Travail à faire —
D'après le texte sur l'incendie du véhicule administratif, vers quelle heure un enfant est-il venu frapper à la porte de Kerfala Makanera ?

Extrait choisi —

'''

Dans la nuit d’hier, un Véhicule Administratif (VA) a été incendié à quelques pas du ministère des Hydrocarbures, face à un commissariat au quartier Minière. Il s’agit de la voiture de service du conseiller juridique du ministère des Sports, de la Culture et du patrimoine historique.

Visiblement déçu, Kerfala Makanera, a expliqué : “C’est hier aux environs de 1h 50min, qu’un enfant est venu taper à ma porte, il dit ‘tonton, venez rapidement, ils ont incendié votre voiture’. J’ai dit ‘en bon?’ En face du commissariat Et à pareille heure ?’ Donc je me suis transporté sur les lieux. Et j’ai constaté effectivement que le véhicule brûlait. Des gens étaient arrêtés à distance, personne n’osait s’approcher, parce que ça explosait dedans…”

Pour lui, il s’agit d’un acte prémédité. “Le véhicule gare ici depuis plus deux ans, dit-il, mais il faut reconnaître que c’est un attentat ciblé. Il n’y a pas un parc ici ; du carrefour jusque-là, il n’y a que des véhicules, c’est seulement un VA qu’on brûle. C’est quelque chose de prémédité, ce n’est pas un fait du hasard”.

Selon lui, la police est en train de faire le constat et une procédure sera engagée, afin de déterminer les causes réelles de cet incendie.

L’acte s’est passé en face du commissariat routier de Dixinn, dont le commissaire spécial, Arafan Camara, a déclaré :  ” C’est dommage que le véhicule soit garé en face du ministère des hydrocarbures qui a un gardien et qu’il prenne feu et personne n’est alerté. C’est un peu gauche. Je ne peux pas me déterminer pour dire que c’est l’acte criminel. Le véhicule est immatriculé en VA et le moment actuel, je peux dire que c’est peut-être à cause de ça que certains sont venus incendier le véhicule. Le véhicule n’est pas sous la responsabilité du commissariat. Le commissariat a une porte la nuit on ferme et les agents restent dedans. Ils ne sont pas à la porte. La nuit, on ferme le portail et ils restent dedans. C’est sous la responsabilité du ministère.”

De son côté, le gardien du ministère des hydrocarbures, trouvé sur place, a affirmé ne rien savoir dans cette affaire. Car, dit-il, “on reste ici jusqu’à 19h et tant que nos relèves ne viennent pas, on ne quitte pas. Hier, le chauffeur a garé la voiture à 17h et nous avons quitté quand nos relèves sont venues”.

'''

Entrées de données extraites
'''

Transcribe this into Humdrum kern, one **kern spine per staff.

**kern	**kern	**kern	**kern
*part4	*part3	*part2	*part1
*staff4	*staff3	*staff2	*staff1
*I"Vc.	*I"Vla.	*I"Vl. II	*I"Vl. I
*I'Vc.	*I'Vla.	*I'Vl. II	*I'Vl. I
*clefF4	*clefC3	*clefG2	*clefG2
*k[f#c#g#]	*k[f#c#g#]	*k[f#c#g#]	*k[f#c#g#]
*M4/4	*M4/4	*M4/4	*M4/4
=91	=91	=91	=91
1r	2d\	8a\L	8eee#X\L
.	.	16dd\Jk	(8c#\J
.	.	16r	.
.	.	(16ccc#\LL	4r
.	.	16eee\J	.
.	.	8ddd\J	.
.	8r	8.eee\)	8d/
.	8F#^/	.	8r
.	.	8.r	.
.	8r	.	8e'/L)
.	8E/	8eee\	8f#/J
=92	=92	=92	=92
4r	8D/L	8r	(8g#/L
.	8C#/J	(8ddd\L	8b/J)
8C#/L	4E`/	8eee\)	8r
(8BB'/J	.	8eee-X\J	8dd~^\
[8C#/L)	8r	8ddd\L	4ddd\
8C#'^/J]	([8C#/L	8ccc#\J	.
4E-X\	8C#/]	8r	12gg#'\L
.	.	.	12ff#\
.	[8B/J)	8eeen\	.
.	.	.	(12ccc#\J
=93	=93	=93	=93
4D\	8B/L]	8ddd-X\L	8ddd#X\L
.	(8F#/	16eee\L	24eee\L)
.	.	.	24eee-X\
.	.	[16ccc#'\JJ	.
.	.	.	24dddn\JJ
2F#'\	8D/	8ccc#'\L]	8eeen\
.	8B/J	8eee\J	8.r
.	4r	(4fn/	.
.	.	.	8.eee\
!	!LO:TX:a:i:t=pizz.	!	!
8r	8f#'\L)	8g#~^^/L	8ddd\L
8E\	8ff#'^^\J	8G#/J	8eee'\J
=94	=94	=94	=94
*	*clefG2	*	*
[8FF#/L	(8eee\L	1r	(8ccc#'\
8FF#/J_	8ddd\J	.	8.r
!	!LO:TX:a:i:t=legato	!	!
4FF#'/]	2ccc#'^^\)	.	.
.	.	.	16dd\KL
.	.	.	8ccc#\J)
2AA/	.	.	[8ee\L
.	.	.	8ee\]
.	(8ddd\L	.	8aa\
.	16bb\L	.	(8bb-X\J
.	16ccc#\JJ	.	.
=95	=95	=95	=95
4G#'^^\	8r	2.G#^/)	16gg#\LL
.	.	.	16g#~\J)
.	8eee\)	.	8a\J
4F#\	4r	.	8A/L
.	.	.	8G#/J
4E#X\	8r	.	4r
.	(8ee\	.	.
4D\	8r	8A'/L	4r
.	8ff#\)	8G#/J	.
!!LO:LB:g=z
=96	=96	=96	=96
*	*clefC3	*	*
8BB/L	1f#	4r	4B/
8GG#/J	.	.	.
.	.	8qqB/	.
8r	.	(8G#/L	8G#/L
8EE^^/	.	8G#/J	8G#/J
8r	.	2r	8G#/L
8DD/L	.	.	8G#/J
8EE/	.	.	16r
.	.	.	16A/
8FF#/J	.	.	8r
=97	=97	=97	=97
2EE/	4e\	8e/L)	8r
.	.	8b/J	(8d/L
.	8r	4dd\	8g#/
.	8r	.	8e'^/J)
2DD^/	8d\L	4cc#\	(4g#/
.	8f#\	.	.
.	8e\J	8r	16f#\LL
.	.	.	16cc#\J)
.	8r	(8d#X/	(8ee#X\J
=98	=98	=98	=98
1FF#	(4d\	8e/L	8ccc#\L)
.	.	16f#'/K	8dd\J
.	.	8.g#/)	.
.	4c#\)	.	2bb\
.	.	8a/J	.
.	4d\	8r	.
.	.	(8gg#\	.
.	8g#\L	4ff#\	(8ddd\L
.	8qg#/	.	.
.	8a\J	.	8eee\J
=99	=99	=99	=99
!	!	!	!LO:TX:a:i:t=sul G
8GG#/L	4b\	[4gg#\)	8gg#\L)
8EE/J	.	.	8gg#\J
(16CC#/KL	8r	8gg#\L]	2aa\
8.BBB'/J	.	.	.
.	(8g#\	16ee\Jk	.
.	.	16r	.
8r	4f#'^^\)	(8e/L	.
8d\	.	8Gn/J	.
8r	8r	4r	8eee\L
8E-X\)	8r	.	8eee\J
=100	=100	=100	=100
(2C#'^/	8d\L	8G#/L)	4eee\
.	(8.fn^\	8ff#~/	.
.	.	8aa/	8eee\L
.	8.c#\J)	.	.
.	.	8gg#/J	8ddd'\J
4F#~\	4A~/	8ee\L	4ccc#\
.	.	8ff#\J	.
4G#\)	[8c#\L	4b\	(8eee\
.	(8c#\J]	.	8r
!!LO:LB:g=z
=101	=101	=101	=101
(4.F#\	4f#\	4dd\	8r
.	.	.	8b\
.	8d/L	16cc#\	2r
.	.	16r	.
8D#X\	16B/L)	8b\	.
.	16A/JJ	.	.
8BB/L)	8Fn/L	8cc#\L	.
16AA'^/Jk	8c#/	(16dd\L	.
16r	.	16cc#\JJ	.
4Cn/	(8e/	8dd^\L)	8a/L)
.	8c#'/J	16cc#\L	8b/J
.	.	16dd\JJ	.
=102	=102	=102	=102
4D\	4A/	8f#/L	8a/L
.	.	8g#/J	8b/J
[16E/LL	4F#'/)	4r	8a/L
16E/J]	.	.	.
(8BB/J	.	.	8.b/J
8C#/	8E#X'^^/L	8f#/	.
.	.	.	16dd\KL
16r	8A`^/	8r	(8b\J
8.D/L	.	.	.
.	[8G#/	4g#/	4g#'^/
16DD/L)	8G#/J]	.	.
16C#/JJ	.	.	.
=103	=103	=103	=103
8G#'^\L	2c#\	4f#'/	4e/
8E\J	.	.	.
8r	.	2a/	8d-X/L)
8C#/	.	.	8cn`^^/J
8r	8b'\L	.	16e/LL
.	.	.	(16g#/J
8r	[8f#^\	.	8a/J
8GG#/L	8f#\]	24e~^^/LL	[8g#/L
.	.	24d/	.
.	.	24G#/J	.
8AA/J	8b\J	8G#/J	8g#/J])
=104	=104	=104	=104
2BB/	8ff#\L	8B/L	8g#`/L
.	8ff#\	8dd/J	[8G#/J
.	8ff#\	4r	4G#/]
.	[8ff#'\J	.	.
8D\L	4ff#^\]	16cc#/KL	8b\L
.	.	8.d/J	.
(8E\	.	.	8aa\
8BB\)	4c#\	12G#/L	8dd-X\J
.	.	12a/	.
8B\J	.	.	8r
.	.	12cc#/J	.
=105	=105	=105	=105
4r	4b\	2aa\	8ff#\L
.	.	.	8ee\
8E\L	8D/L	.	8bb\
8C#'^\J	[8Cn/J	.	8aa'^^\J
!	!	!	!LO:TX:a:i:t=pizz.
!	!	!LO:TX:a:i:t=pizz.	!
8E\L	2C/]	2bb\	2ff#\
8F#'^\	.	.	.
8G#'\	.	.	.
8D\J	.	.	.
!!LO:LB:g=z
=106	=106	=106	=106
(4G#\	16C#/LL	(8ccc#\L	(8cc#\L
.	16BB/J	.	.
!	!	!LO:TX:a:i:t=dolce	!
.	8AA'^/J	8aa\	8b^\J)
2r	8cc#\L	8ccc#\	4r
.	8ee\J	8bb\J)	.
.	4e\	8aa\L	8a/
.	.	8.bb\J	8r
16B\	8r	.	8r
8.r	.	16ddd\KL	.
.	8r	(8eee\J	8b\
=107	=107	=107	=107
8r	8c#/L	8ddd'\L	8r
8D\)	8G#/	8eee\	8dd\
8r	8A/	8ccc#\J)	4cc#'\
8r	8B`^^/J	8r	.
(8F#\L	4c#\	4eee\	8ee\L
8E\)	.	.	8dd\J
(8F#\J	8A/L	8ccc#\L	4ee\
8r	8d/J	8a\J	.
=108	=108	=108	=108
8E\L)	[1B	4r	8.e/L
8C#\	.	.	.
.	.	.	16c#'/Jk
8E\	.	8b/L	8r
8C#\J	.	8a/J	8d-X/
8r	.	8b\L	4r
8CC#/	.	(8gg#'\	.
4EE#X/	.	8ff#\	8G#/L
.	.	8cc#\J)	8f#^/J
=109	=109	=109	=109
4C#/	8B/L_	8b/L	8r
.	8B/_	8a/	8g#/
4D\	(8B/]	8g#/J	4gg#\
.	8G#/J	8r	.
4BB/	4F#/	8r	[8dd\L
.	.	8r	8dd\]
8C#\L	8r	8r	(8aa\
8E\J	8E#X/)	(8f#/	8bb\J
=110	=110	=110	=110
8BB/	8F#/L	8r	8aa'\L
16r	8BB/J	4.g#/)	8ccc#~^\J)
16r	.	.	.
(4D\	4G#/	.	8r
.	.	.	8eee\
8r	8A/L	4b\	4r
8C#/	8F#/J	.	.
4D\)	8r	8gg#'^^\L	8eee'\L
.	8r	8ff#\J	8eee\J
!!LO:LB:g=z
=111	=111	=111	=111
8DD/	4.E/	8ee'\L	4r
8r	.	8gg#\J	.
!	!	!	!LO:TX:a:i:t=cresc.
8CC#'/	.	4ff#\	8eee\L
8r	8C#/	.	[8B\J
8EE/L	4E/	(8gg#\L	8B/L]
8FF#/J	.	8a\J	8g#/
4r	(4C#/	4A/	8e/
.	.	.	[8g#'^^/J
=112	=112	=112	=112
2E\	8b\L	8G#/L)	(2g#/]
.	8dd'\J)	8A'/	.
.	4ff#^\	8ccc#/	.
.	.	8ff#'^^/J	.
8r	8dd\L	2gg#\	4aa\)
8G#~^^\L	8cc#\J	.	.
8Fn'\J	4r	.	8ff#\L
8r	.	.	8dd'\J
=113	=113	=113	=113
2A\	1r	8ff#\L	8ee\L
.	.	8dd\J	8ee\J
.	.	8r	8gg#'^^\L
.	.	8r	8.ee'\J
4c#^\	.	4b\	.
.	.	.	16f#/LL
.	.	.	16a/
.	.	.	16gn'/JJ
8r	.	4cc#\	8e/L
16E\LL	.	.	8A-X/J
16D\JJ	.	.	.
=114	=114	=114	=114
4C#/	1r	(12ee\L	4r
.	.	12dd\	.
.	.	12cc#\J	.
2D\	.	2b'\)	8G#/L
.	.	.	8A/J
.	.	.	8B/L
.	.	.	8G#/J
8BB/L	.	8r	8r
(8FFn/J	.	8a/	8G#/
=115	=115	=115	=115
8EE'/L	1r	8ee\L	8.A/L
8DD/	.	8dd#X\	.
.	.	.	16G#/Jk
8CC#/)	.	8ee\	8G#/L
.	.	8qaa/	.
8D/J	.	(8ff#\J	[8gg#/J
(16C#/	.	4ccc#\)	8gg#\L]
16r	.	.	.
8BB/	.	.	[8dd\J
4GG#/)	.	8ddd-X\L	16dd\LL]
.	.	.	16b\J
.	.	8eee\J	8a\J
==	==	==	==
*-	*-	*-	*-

'''

Réponse —
Vers 1 h 50.